Required work – Can you rewrite the stretch below, from the first of these lines through the line containing "yields h=6 m=52", as a Markdown table with the columns Row and Line? Number each row and leave out any blank lines.

[START OF Data for this task]

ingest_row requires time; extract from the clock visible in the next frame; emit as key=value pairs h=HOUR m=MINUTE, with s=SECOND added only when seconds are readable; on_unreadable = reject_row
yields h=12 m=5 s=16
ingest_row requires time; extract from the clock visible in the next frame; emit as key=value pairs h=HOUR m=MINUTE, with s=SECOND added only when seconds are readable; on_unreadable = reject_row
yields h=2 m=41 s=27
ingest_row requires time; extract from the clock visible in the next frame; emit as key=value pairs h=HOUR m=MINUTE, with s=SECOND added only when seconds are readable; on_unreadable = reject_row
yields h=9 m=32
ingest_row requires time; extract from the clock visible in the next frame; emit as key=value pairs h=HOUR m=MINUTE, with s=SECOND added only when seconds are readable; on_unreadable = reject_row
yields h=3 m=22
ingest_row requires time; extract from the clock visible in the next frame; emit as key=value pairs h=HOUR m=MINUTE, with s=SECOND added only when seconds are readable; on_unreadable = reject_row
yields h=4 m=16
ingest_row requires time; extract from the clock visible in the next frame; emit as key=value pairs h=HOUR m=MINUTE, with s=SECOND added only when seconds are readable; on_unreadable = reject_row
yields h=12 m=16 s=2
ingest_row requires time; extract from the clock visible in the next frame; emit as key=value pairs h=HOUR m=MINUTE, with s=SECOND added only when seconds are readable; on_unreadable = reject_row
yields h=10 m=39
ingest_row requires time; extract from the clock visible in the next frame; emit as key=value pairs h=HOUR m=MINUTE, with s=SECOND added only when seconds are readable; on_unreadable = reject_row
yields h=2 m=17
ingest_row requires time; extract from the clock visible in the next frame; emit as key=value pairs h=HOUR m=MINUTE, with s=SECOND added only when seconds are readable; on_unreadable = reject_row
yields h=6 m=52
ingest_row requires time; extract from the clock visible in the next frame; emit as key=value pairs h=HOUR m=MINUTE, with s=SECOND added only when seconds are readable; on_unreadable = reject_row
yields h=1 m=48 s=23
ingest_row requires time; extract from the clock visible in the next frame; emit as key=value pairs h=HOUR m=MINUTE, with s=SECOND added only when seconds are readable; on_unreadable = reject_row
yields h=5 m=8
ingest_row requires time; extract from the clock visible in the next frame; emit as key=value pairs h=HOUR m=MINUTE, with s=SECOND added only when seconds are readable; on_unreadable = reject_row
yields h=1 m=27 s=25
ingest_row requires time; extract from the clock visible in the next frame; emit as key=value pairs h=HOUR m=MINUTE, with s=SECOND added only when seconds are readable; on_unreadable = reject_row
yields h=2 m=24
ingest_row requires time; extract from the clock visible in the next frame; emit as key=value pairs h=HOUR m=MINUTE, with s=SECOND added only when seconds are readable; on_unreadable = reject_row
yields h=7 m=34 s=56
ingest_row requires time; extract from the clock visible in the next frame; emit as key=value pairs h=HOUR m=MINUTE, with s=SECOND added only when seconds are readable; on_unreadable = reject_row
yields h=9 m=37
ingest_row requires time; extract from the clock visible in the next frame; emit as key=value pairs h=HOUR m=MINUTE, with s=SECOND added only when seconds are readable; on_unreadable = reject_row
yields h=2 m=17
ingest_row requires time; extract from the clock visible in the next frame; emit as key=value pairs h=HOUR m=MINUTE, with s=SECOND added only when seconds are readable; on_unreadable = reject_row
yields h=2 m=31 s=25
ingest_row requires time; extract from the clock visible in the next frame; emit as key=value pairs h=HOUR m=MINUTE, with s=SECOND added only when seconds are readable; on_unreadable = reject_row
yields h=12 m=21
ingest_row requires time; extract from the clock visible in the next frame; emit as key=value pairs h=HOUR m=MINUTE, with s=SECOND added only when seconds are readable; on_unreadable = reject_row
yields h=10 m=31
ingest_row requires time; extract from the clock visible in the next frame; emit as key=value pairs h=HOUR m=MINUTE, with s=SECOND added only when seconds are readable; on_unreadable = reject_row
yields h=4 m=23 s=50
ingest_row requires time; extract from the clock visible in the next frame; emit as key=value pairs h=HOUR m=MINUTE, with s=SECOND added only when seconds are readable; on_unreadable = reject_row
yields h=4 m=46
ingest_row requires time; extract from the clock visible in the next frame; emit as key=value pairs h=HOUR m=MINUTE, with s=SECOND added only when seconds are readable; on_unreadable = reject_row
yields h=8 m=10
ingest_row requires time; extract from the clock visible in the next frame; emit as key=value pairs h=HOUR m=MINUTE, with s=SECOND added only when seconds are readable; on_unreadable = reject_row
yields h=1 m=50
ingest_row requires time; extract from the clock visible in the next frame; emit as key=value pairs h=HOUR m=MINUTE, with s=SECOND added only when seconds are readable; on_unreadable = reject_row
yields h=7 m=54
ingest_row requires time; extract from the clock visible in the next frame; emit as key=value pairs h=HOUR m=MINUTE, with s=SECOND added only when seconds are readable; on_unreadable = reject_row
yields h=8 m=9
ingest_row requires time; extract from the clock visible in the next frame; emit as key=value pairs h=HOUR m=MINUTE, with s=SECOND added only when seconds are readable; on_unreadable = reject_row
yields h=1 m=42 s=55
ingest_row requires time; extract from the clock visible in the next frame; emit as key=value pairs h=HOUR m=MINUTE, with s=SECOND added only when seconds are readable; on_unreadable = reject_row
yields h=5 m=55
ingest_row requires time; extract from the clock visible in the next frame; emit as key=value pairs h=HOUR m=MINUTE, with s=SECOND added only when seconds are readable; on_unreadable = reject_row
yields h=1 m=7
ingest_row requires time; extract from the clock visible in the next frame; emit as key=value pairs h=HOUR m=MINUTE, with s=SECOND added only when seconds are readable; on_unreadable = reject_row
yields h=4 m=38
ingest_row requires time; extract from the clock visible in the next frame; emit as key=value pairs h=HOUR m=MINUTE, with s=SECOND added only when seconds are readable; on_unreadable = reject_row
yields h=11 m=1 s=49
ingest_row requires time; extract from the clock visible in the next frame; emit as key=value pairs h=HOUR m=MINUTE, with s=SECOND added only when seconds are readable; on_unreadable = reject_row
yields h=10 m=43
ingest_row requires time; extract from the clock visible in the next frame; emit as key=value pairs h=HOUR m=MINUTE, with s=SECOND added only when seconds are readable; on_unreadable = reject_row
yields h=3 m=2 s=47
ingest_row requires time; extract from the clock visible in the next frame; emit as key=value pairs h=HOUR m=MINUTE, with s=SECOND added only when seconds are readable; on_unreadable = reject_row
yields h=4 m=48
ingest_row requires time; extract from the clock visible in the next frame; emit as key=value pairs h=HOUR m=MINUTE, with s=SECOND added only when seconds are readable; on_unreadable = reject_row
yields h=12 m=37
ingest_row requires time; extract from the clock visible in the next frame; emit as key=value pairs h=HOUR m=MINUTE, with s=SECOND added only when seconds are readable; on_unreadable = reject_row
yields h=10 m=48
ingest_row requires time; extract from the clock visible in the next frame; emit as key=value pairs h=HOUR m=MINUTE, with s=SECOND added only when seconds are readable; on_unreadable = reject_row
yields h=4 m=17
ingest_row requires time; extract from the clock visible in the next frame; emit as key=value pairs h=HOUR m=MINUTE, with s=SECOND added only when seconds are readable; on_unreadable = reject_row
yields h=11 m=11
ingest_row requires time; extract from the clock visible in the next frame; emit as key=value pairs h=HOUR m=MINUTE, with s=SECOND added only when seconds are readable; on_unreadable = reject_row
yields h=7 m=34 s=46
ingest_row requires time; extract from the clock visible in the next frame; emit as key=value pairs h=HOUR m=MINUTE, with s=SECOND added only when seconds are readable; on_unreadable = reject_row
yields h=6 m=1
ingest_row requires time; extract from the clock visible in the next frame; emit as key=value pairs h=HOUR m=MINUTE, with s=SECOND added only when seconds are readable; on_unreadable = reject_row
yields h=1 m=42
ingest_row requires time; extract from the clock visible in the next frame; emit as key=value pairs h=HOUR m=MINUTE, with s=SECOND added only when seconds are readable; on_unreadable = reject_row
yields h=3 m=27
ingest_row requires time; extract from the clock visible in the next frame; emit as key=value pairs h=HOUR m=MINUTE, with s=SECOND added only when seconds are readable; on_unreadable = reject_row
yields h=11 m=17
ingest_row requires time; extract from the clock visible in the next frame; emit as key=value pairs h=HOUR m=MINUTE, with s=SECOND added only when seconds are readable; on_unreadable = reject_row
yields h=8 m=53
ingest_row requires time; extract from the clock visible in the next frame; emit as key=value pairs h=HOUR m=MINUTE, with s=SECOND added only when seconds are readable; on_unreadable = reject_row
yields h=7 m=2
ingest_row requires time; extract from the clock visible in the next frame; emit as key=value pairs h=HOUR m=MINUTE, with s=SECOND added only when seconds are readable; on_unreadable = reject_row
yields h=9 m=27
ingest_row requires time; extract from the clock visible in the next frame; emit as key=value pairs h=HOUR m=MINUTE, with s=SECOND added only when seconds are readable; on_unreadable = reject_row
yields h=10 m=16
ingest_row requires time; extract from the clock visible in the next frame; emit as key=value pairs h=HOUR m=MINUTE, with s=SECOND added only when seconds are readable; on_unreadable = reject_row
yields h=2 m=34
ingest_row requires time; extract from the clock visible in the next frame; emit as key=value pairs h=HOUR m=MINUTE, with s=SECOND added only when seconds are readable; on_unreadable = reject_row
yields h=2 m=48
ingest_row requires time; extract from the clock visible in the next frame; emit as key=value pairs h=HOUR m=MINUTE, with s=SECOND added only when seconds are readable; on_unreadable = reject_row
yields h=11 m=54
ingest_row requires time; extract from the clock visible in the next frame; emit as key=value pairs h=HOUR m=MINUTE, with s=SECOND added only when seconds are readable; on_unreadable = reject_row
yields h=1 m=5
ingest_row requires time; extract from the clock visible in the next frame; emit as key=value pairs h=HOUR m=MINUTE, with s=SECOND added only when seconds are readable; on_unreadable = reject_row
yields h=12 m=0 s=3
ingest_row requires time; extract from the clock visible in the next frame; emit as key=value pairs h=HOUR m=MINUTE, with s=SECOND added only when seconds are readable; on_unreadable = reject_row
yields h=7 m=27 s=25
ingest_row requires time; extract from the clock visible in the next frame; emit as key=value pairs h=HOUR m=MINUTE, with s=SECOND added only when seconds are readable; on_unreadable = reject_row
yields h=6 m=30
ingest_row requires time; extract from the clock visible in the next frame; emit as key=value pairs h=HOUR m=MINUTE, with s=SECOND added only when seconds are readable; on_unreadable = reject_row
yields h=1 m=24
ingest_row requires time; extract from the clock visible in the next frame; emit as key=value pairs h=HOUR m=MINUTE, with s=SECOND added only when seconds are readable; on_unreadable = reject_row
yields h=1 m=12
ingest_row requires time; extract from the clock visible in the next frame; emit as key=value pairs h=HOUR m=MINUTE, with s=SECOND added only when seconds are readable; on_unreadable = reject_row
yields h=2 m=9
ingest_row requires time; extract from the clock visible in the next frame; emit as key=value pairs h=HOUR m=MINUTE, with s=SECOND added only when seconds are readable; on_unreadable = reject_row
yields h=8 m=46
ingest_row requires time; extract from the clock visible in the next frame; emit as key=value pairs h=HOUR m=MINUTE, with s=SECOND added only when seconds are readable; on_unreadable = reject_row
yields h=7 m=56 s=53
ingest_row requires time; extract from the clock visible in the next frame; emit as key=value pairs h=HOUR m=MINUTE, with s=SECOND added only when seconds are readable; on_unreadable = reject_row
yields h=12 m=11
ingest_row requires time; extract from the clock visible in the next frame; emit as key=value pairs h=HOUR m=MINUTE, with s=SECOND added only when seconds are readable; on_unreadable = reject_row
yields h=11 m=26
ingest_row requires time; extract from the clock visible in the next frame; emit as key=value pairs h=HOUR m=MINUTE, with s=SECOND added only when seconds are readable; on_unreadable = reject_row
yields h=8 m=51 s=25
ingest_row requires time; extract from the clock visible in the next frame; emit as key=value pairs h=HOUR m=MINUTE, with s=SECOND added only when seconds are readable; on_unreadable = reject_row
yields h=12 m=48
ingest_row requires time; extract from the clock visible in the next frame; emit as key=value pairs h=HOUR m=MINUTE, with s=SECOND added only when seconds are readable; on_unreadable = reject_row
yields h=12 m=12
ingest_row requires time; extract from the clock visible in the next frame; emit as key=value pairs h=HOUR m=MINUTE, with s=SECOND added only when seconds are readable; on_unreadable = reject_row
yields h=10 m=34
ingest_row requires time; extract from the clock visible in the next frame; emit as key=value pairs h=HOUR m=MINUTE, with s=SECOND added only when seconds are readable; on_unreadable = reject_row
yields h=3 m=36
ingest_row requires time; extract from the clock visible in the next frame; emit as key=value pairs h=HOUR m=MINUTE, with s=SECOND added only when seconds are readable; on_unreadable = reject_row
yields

[END OF Data for this task]

Correct answer –
| Row | Line |
|---|---|
| 1 | ingest_row requires time; extract from the clock visible in the next frame; emit as key=value pairs h=HOUR m=MINUTE, with s=SECOND added only when seconds are readable; on_unreadable = reject_row |
| 2 | yields h=12 m=5 s=16 |
| 3 | ingest_row requires time; extract from the clock visible in the next frame; emit as key=value pairs h=HOUR m=MINUTE, with s=SECOND added only when seconds are readable; on_unreadable = reject_row |
| 4 | yields h=2 m=41 s=27 |
| 5 | ingest_row requires time; extract from the clock visible in the next frame; emit as key=value pairs h=HOUR m=MINUTE, with s=SECOND added only when seconds are readable; on_unreadable = reject_row |
| 6 | yields h=9 m=32 |
| 7 | ingest_row requires time; extract from the clock visible in the next frame; emit as key=value pairs h=HOUR m=MINUTE, with s=SECOND added only when seconds are readable; on_unreadable = reject_row |
| 8 | yields h=3 m=22 |
| 9 | ingest_row requires time; extract from the clock visible in the next frame; emit as key=value pairs h=HOUR m=MINUTE, with s=SECOND added only when seconds are readable; on_unreadable = reject_row |
| 10 | yields h=4 m=16 |
| 11 | ingest_row requires time; extract from the clock visible in the next frame; emit as key=value pairs h=HOUR m=MINUTE, with s=SECOND added only when seconds are readable; on_unreadable = reject_row |
| 12 | yields h=12 m=16 s=2 |
| 13 | ingest_row requires time; extract from the clock visible in the next frame; emit as key=value pairs h=HOUR m=MINUTE, with s=SECOND added only when seconds are readable; on_unreadable = reject_row |
| 14 | yields h=10 m=39 |
| 15 | ingest_row requires time; extract from the clock visible in the next frame; emit as key=value pairs h=HOUR m=MINUTE, with s=SECOND added only when seconds are readable; on_unreadable = reject_row |
| 16 | yields h=2 m=17 |
| 17 | ingest_row requires time; extract from the clock visible in the next frame; emit as key=value pairs h=HOUR m=MINUTE, with s=SECOND added only when seconds are readable; on_unreadable = reject_row |
| 18 | yields h=6 m=52 |